You might want to back up a bit. Forgiveness is talked about everywhere- in spiritual texts, in mental detox courses…it might feel overrated by this point of time, but let me assure you, it’s not.

Over 15 years ago there lacked any research on the impact of forgiveness on our health. Thankfully to date, there are hundreds of scientific papers and clinicians ready to share their knowledge with us. And they show, if you refuse to forgive it not only makes you sick, but can keep you that way.

Let us start with the impact of staying angry, being frustrated or feeling negative about an event. Dr. Steven Standiford, chief of surgery at the Cancer Treatment Centers of America, says that holding onto these negative emotions creates a chronic state of anxiety. This produces a predictable excess of adrenaline and cortisol, which deplete the production of natural killer cells.

You’re literally killing your body’s chances of defending itself.

And since we are on the topic of cancer, a neat randomized controlled trial with over 83 cancer patients evaluated feelings of forgiveness, pessimism, and self-acceptance after taking a course in self-forgiveness. The course taught techniques such as reflection, expressive writing etc. As expected, the patients that took the course had statistically significant higher scores for self-forgiveness, acceptance, self-improvement, and lower pessimism scores compared to the control group.

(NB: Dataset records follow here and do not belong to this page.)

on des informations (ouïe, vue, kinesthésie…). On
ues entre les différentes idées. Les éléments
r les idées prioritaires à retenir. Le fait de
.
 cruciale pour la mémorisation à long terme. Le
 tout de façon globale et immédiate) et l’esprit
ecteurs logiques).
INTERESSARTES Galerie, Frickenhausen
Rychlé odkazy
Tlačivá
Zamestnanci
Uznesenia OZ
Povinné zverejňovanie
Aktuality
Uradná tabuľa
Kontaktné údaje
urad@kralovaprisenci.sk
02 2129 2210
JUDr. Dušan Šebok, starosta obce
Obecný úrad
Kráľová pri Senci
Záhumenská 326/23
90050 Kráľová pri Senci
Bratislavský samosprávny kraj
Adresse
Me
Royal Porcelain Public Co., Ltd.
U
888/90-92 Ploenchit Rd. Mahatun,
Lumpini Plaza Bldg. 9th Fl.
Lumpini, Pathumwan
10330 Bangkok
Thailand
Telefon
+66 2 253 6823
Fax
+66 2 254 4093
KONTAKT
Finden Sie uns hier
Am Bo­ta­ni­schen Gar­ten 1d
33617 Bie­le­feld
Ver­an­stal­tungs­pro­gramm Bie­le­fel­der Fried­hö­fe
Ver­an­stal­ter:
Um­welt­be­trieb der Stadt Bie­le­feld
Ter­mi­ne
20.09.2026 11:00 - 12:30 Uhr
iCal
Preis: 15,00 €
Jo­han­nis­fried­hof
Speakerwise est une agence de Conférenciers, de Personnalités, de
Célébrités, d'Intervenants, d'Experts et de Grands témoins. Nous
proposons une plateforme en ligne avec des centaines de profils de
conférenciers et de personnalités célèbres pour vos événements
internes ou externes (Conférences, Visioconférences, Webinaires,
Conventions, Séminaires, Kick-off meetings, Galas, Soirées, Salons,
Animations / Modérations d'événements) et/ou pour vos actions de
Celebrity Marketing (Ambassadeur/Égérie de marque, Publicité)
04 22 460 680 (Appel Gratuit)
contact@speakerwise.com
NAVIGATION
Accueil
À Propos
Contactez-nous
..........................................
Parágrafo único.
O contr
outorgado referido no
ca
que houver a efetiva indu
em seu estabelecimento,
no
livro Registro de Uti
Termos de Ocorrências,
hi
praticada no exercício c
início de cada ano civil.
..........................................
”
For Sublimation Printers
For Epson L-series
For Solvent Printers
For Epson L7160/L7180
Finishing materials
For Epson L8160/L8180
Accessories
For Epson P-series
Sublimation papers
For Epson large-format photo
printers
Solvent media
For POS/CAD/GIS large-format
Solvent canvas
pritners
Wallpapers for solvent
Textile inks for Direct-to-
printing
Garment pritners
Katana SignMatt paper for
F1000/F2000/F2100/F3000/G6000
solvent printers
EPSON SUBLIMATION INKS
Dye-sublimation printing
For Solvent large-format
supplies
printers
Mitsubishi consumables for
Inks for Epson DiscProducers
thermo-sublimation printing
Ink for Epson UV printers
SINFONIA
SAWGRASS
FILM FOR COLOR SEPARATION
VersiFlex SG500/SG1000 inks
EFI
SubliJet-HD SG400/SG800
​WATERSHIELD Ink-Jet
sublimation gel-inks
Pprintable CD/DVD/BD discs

Recent studies show that participants who practice empathy and forgiveness to those who do them wrong have a lowered stress response. To further deepen this point, roughly 1,500 Americans who forgave reported greater satisfaction with their lives, less distress symptoms, less nervousness, and less sadness.

Forgiveness even helps in cases of severe emotional abuse. Women were placed into two treatment groups; the first using techniques such as anger validation, assertiveness, interpersonal skill building, and the second using forgiveness. Women in the forgiveness group had significant improvements in depression scores, post-traumatic stress symptom, self-esteem, less anxiety, and better overall mastery of their life. Months later all these gains were still present!